Characters in written fairy tales are often very schematic. The plots are rigged to excite deep emotional responses, but are schematic as well. In theater perhaps, predictable plot is okay as long as the characters complicate it. .... I could go on and on. Anyway, there's a good deal more to think about, and I hope we'll get to.
I may also consider such remade classics (not all from fairy tales) as Matthew Bourne's "Tchaikovsky's Swan Lake," Mats Ek's "Sleeping Beauty," Mark Morris's "Hard Nut," all to Tchaikovsky scores with well-known original choreography by Petipa-Ivanov of the Imperial Russian ballet.
Another note: I should say--as I haven't yet--that, this being a blog, it's likely to be badly written. I hope I write well enough to convey some of the meat of a topic, but it will depend for nuance on YOU.
When, in the post below ("That Freaky Stuff"), I said young conceptuo-dancemakers were "barfing all over the stage" (how disgusting of me!), I didn't mean literally.
I should have. Last night I saw the final program of Dance Theater Workshop's Spring Dance Dialogue, in which young European, Russian, and American choreographers workshop their pieces for a week, then present them.
Levi Gonzalez's deceptively antiseptically entitled "Public Presentation of a Fragmentary Arrangement with Unstable Elements (work in progress)" began with four people staring at us. An audience plant tossed random stuff on the stage--a plastic bin, some shopping bags, a magazine, etc.--which the dancers flung around. They also gyrated their hips (a favorite downtown move lately). About 10 minutes in, performer Kayvon Pourazar began heaving. He stayed doubled over making retching noises for at least two minutes.
A parody of my description of the new new thing or just a nifty coincidence?

**Record extracts:**
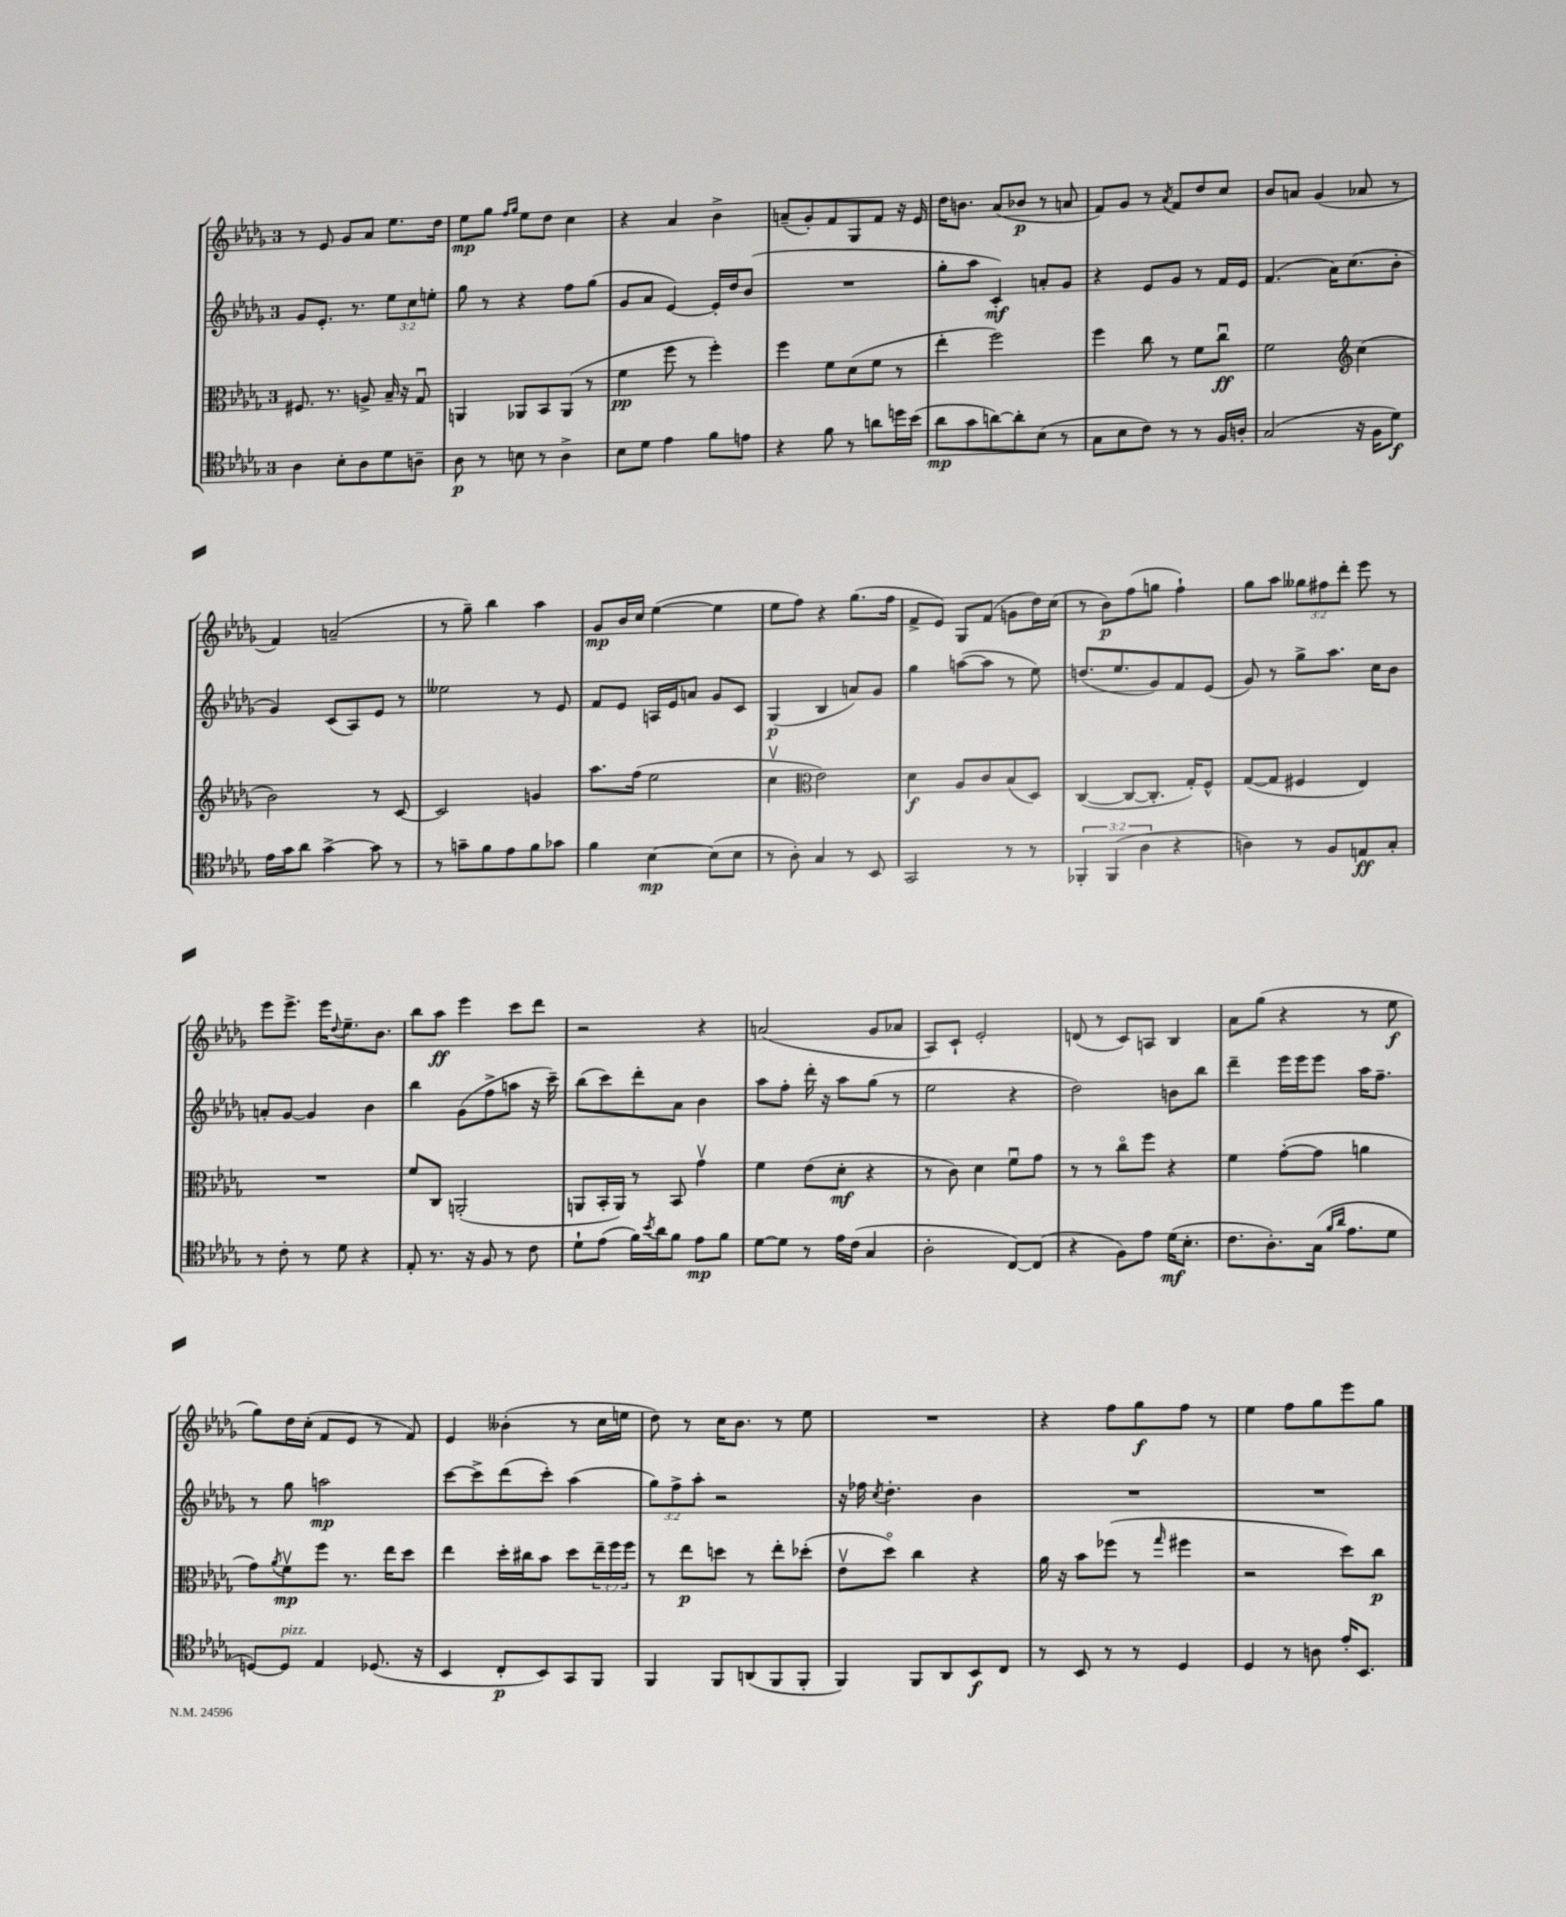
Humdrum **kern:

**kern	**kern	**kern	**kern
*staff4	*staff3	*staff2	*staff1
*clefC4	*clefC3	*clefG2	*clefG2
*k[b-e-a-d-g-]	*k[b-e-a-d-g-]	*k[b-e-a-d-g-]	*k[b-e-a-d-g-]
*M3/4	*M3/4	*M3/4	*M3/4
4A-	8.F#	8g-	8r
.	.	8.e-'	8e-
.	8.r	.	.
8B-'	.	.	8g-
.	.	8.r	.
8A-	8A^	.	8a-
8d-	16B-~	12ee-	8.ee-
.	16r	.	.
.	.	12cc	.
8A~	8G-u	.	.
.	.	12ee'	.
.	.	.	16dd-
=	=	=	=
8A-	4AA	8gg-	8ee-
8r	.	8r	8gg-
.	.	.	16qqff
.	.	.	16qqgg-
8B	8AA-	4r	8ee-
8r	8BB-	.	8dd-
4A-^	(8AA-	8ff	4cc
.	8r	(8gg-	.
=	=	=	=
8B-	4f	8g-	4r
8d-	.	8a-	.
4e-	8ff	[4e-)	4a-
.	8r	.	.
8f	4ff')	16e-']	4b-^
.	.	16dd-	.
8e	.	(8b-	.
=	=	=	=
4r	4ff	2.r	(8a~
.	.	.	8g-')
8f	8f	.	8f
8r	(8d-	.	8G-
8a	8f	.	8f
16dd	8r	.	16r
(16b-	.	.	16e-
=	=	=	=
8a-	4ee-'	8gg-'	16dd-
.	.	.	8.b
8g-	.	8aa-	.
[8a)	2ff)	4c')	(8a-
8a']	.	.	8b-
(8B-	.	8a'	8r
8r	.	8g-	8a
=	=	=	=
8G-	4ff	4r	8f)
8B-	.	.	8g-
8c)	8cc	8e-	8r
.	.	.	8qa-
8r	8r	8g-	8f
8r	8f	8r	8dd-
16F	8ccu	16f	8cc
16A'	.	16e-	.
=	=	=	=
(2G-	2f	(4.f	8b-
.	.	.	8a
.	.	.	(4g-
.	.	16a-)	.
.	.	(8.cc	.
*	*clefG2	*	*
16r	(4cc	.	8a-
16F	.	.	.
8d-)	.	8b-'	8r
=	=	=	=
16e-	2b-)	4g-)	4f)
16g-	.	.	.
8a-	.	.	.
[4g-^	.	(8c	(2a~
.	.	8A-)	.
8g-]	8r	8e-	.
8r	[8c	8r	.
=	=	=	=
8r	2c]	2ee--	8r
8g~	.	.	8gg-~)
8f	.	.	4bb-
8e-	.	.	.
8f	4g	8r	4aa-
8g-	.	8e-	.
=	=	=	=
4f	8.aa-	8f	8g-
.	.	8e-	16b-
.	(16ff	.	16cc
[4B-	2ee-	16A	([4ee-
.	.	16e-	.
.	.	8a	.
(8B-]	.	8g-	4ee-]
8B-	.	8c	.
=	=	=	=
8r	4ccv	(4G-	8ee-
8A-')	.	.	8ff)
*	*clefC3	*	*
4G-	2e-)	4B-	4r
8r	.	8a)	(8.gg-
8BB-	.	8g-	.
.	.	.	16ff
=	=	=	=
2GG-	4d-	4gg-	8f^
.	.	.	8e-)
.	8A-	([8aa	8G-
.	8c	8aa]	(8f
8r	(8B-	8r	8g
8r	8D-)	8ee-)	16dd-)
.	.	.	(16cc
=	=	=	=
6FF-'	([4C	(8.dd	8r
.	.	.	8b-)
(6FF-	.	.	.
.	.	8.ee-	.
.	8C_	.	(8ff
6A-	.	.	.
.	8.C']	8g-)	8gg
4r	.	8f	4ff`)
.	16G-')	.	.
.	8F^^	(8e-	.
=	=	=	=
4A)	([8G-	8g-)	8gg-
.	8G-]	8r	8aa-
8r	4F#	8gg-^	12gg--
.	.	.	12ff#
8F	.	8.aa-	.
.	.	.	12ddd-'
8E	4E-)	.	8eee-
.	.	16cc	.
8G-'	.	8b-	8r
=	=	=	=
8r	2.r	8a'	8eee-
8c'	.	[8g-	8.eee-^
8r	.	4g-]	.
.	.	.	16eee-
.	.	.	8qqdd-
8d-	.	.	8.ee-~
4r	.	4b-	.
.	.	.	8.b-
=	=	=	=
8E-'	8f	4bb-	8bb-
8.r	8C	.	8aa-
.	(2AA'	(8g-	4eee-
16r	.	.	.
8F	.	8ff^	.
8r	.	8aa	8ccc
8c	.	16r	8ddd-
.	.	16ccc~)	.
=	=	=	=
8d-`	8AA	(8bb-	2r
(8e-	16BB-'	8ccc)	.
.	16AA)	.	.
16f)	8r	8ddd-'	.
8qb-	.	.	.
16a-	.	.	.
8f	8BB-	8a-	.
8e-	4g-v	4b-	4r
8f	.	.	.
=	=	=	=
[8d-	4f	8aa-	(2a
8d-]	.	8ff'	.
8r	(8e-	16ddd-'	.
.	.	16r	.
16e-	8d-'	8aa-	.
(16c	.	.	.
4G-	4r	(8gg-	8g-
.	.	8r	8a-
=	=	=	=
2A-'	8r	2ee-	8A-)
.	8c)	.	8c`
.	4d-	.	2e-'
[8C)	8fu	4r	.
(8C]	8g-	.	.
=	=	=	=
4r	8r	2dd-)	(8d
.	8r	.	8r
8F)	8cco	.	8c)
8e-	8ff	.	8A
(16d-	4r	8b	4B-
8.B-'	.	.	.
.	.	8bb-	.
=	=	=	=
8.c	4f	4ddd-~	8a-
.	.	.	(8gg-
8.A-')	.	.	.
.	([8g-'	16eee-	4r
.	.	16eee-	.
(16G-	8g-]	8eee-	.
16qqf	.	.	.
16qqa-	.	.	.
8.e-	.	.	.
.	4a	16aa-	8r
.	.	8.ff~	.
8d-	.	.	8ee-
=	=	=	=
[8D)	8g-)	8r	8gg-)
.	8qa-	.	.
8D]	8fv	8gg-	16dd-
.	.	.	(16cc'
4E-	8ff	2aa	8f
.	8.r	.	8e-
(8.D-	.	.	8r
.	16ee-	.	.
.	8dd-	.	8f)
16r	.	.	.
=	=	=	=
4BB-	4ee-	[8ccc	4e-
.	.	8ccc^]	.
8C'	16dd-'	(8ddd-	(4b--'
.	16cc#	.	.
8BB-)	8b-	8ccc')	.
8GG-	8dd-	(4aa-	8r
8FF	24ee-~	.	16cc
.	24ff	.	.
.	.	.	16ee
.	24ff	.	.
=	=	=	=
4FF	8r	12gg-)	8dd-)
.	.	12ff^	.
.	8ee-	.	8r
.	.	12aa-'	.
8FF	8dd	2r	16cc
.	.	.	8.b-
(8AA	8r	.	.
8FF	8ee-'	.	8r
8FF'	(8dd-'	.	8ee-
=	=	=	=
4FF)	8e-v	16r	2.r
.	.	16ff-	.
.	.	8qcc	.
.	8dd-o)	4.dd-'	.
8FF	4cc	.	.
8AA-	.	.	.
8BB-	4r	4b-	.
8C	.	.	.
=	=	=	=
8r	16a-	2.r	4r
.	16r	.	.
8BB-	8b-	.	.
8r	(8ff-	.	8ff
8r	8r	.	8gg-
.	16qqgg-	.	.
4D-	4ff#	.	8ff
.	.	.	8r
=	=	=	=
4D-	2r	2.r	4ee-
8r	.	.	8ff
8A	.	.	8gg-
16e-'	8dd-)	.	8eee-
8.BB-	.	.	.
.	8cc	.	8gg-
==	==	==	==
*-	*-	*-	*-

**Do this:**
Can you carry the dance blog post on past its final line? The listing plays no part here.

**Result:**
Recently I was engrossed in an arty European movie (for an article on the European Dream Festival, presently drifting across Manhattan) when I realized it didn't have a soundtrack. Ambient sounds were filling in: the buggy air of a Dutch summer resort, voices traveling in the blue light of an endless Swedish night, the tamped-down breathing of a pimply Dutch boy anxiously in love. In life, these noises are mainly just noises. In a movie, they become part of the story. The bugs might as well have been Eminem.
On stage, the same thing happens with time--at least when there's no talking. The fact of the stage heightens our awareness of the movement's rhythm, even if it's not strictly rhythmic (in Paul's sense: see post "tomorrow and tomorrow and tomorrow").
I'm inclined to have a broad definition of rhythm, as well as every other theatrical element--and to agree with Annie-B Parson that no element is more important than any other. But recent dance experiments have been testing my patience.
Choreographers have lately let the profound pressure that the stage exerts on the action--that it can turn arrhythmia into rhythm, for example-- do too much of the heavy lifting.
At such downtown New York theaters as The Kitchen and Dance Theater Workshop, European and American artists under age 40 have been creating work that is adamantly antiform. Often the only identifiable structures are the stage itself and the time that transpires before we get to go home. The perpetrators of this stuff (I'd name names, but these people have little enough power. If you've seen the work, you know who I'm talking about) barf all over the stage, then invite us to wade in. Obnoxious--and not rigorously so.
Looking back over a long and fruitful career, composer Steve
Reich recently noted,
Composition students from the late 1950s through to the 1980s or later found they were presented with basically one way to compose-- in the tradition of Boulez, Stockhausen, Berio et al, or John Cage. Many articles of the day noted that while the Europeans used total or near-total organization and Cage used chance, the results were remarkably similar: no pulse, no harmonic centre, no melodies one could hum.
On the cutting edge of modern dance, the scales have tipped towards Cage (but with too little of his whimsy, his wisdom, his high regard for his audience and his genius in recognizing the beauty in the everyday.) Very few modern dance choreographers are moving in the other direction--forcing themselves to try MORE structure, too much structure, absurdly binding requirements, as Reich has done.
The only experimental dance practitioners upping the structural antes seem to be rhythm tappers. From the vantage point of tap, you can see the road modern dance has not taken--not for the most part, anyway.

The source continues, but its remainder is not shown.